__Data section__
----
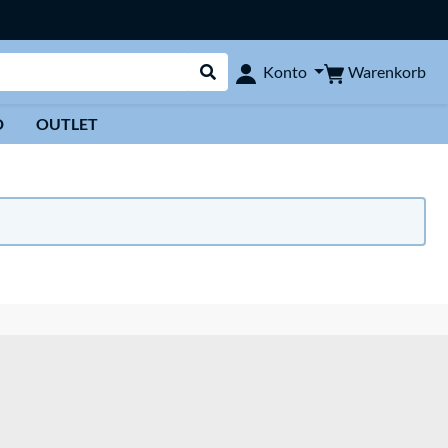
Warenkorb
Konto
Suche durchführen
D
OUTLET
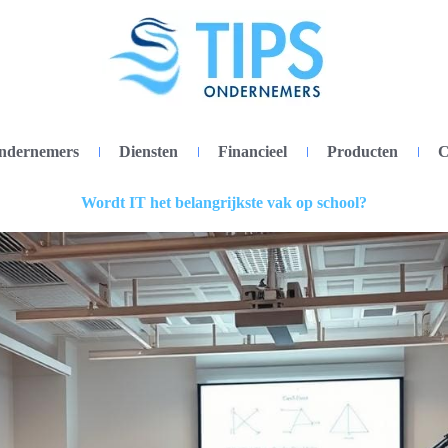
ondernemers
Diensten
Financieel
Producten
C
Wordt IT het belangrijkste vak op school?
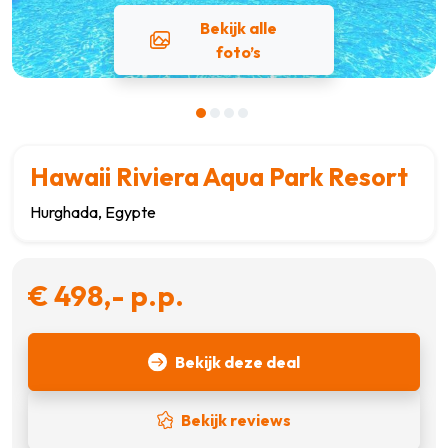
Bekijk alle
foto’s
Hawaii Riviera Aqua Park Resort
Hurghada, Egypte
€ 498,- p.p.
Bekijk deze deal
Bekijk reviews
----
__Task to complete__
Could you give back every line above word for word, with the pictures left out?

__Answer section__
Warenkorb
Konto
Suche durchführen
D
OUTLET
ondernemers
Diensten
Financieel
Producten
C
Wordt IT het belangrijkste vak op school?
Bekijk alle
foto’s
Hawaii Riviera Aqua Park Resort
Hurghada, Egypte
€ 498,- p.p.
Bekijk deze deal
Bekijk reviews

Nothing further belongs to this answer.